The name of this collection also relates to my personal experience because it was visiting Italy many years ago that I first became interested in art and design because of the beautiful buildings, churches and works of art that I came across.

Design strategy

A spirali is made up of several tails and each tail is made up of a basic element, which I called slice. A tail may have from one to thousands slices. It is mainly the variation in the number of slices and how they are colored that creates the different tail styles in each spirali.

Anatomy of a spirali
Tails and slices in a spirali

The slices start at the center of the spiral and in each iteration they grow a certain length or split in two depending on the parameters used in the algorithm, which also determine the outline and fill of each slice when it is rendered.


The main features that a spirali can have are:

  • Styles
    • Refers to the drawing patterns of each tail, that means, the shape, fill and stroke of the slices that form the tail. There are about 16 possible styles from which the algorithm will choose about 3 for each spirali.
  • Zoom out
    • It is related to how much larger the flow field area is in comparison to the image area. There are two possibilities: 50% and 100%.
  • Curvature
    • An arbitrary measure of the rate the tails of a spirali are turning. A spirali can have high or low curvature.
  • Rotation
    • The rotation direction: clockwise or counterclockwise.
  • Tails
    • The number of tails in a spirali.
  • Palette
    • The palette's name. There are about 14 possible palettes.
Spirali with zoom out of 50%
Spirali with zoom out of 50% and 12 tails
Spirali with zoom out of 100%
Spirali with zoom out of 100% and 24 tails
Spirali with high curvature
High curvature spirali
Spirali with low curvature
Low curvature spirali


1) Why is the use of Chrome browser strongly recommended for this project?

When a token (e.g. an item of a collection) is minted, fxhash generates a preview image which is attached to the token as an alternative way of viewing it. This preview image is fixed and will be the same for all users, regardless of the browser they use.

However, when there is a request to dynamically generate an image of a token (for example, to obtain a high resolution version of the image) the generated image may differ from preview if any browser other than Chrome is used. In fxhash, this request happens, for example, when clicking on the "reload" or "open" links on a item page. If Firefox or Safari browser is used, the generated image will normally be different from preview.

2) Was this project inspired by Tyler Hobbs' Fidenza collection?

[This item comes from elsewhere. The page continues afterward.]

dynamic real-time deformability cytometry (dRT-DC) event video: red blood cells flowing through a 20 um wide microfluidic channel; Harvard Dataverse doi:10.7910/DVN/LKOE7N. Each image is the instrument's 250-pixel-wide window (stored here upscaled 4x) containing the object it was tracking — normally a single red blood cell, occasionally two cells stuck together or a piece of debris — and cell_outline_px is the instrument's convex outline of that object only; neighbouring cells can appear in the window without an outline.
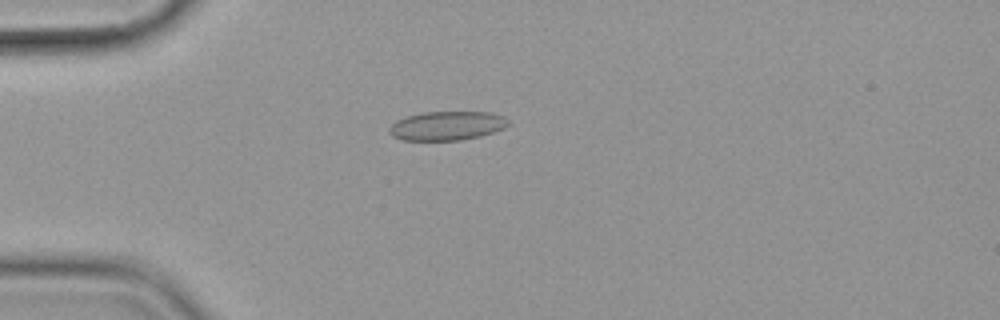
{"species": "common noctule bat (a hibernating species)", "species_latin": "Nyctalus noctula", "temperature_condition": "cold", "stored_images_in_passage": 10, "camera_frame_rate_fps": 3000, "um_per_image_px": 0.085, "animal": {"sex": "female", "body_mass_g": 19.9}, "frame": {"image": 1, "passage_image": 4, "time_ms": 3.333, "image_size_px": [1000, 320], "cell_outline_px": [[508, 124], [504, 128], [480, 136], [460, 140], [404, 140], [392, 136], [388, 132], [388, 128], [396, 120], [408, 116], [424, 112], [492, 112], [504, 116], [508, 120]], "centroid_in_image_um": [37.98, 10.69], "position_along_channel_um": 47.0, "area_um2": 20.06}}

You're probably expecting a yes, but the reality is a little more complicated than that. First of all I think it's important to say that I got to know the Tyler's work before Fidenza and I learned a lot from his essays. One of the things that struck me the most was a sentence in his flow fields essay that says the following: "It's entirely possible that I've used them (flow fields) in more programs than any other person alive." This perseverance, this pursuit to look at the same technique from a different perspective and always get something new out of it that was Spirali's true inspiration.

Certainly, Fidenza influenced me, but any similarity to it was unintentional. In fact, these similarities were more feared than sought. This project was only launched because I believe it has its own identity.

3) What do you think about the association of this project with Fidenza to promote it?

I think it's a bad idea and I wouldn't recommend anyone to do it. This is a different project, we have to let it has its own life.

4) What will be your next project?

I don't know yet, but I have some ideas. Anyway, this will probably take some months.